With salt-water crocodiles constantly on the prowl in the peripheral villages of the wildlife sanctuary, villagers are living under lurking threat from these man-eating reptiles. As incidents of attacks by crocodiles were mostly reported from prohibited waterbodies, those injured did not come under compensation package of the state forest department.

“Human interference like fishing is an offence in crocodiles’ habitat. People taking to fishing in such places are thereby exposing themselves to possible crocodile attacks. The tricky issue has triggered a major socio-economic problem in these perennially backward areas,” said Madhav Manna, a former sarpanch of Dangmal gram panchayat.

Three decades back, the estuarine crocodiles were threatened in the Bhitarkanika territorial limits. But the scenario has become worse with 1,672 reptiles crowding the waterbodies here.
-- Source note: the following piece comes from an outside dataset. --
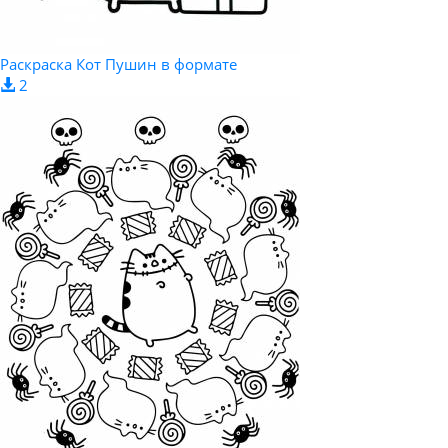
Раскраска Кот Пушин в формате
2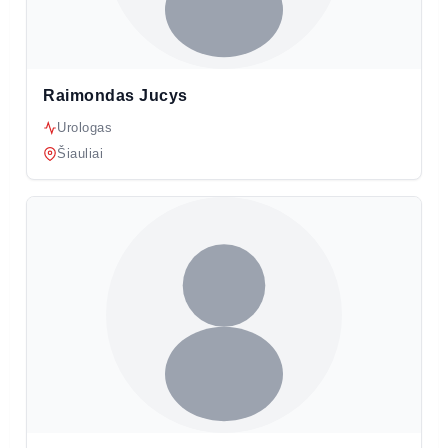
Raimondas Jucys
Urologas
Šiauliai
“As it has mostly been found, local settlers trespass into the prohibited waterbodies reserved for crocodiles for fishing. In the process, they not only break the law but also expose themselves to the crocodiles,” DFO Mahapatra said.

The crocodiles mostly stray into villages during either in rainy season or during flood. Besides, high tides during low-pressure formation prompt the crocodiles to stray.

Habitation corridor of the crocodiles is getting squeezed following boom in their population. As a result, the reptiles encounter shortage of food. Unlawful fishing in prohibited sanctuary areas also greatly exhausts the crocodiles’ food reserve, said conservationists.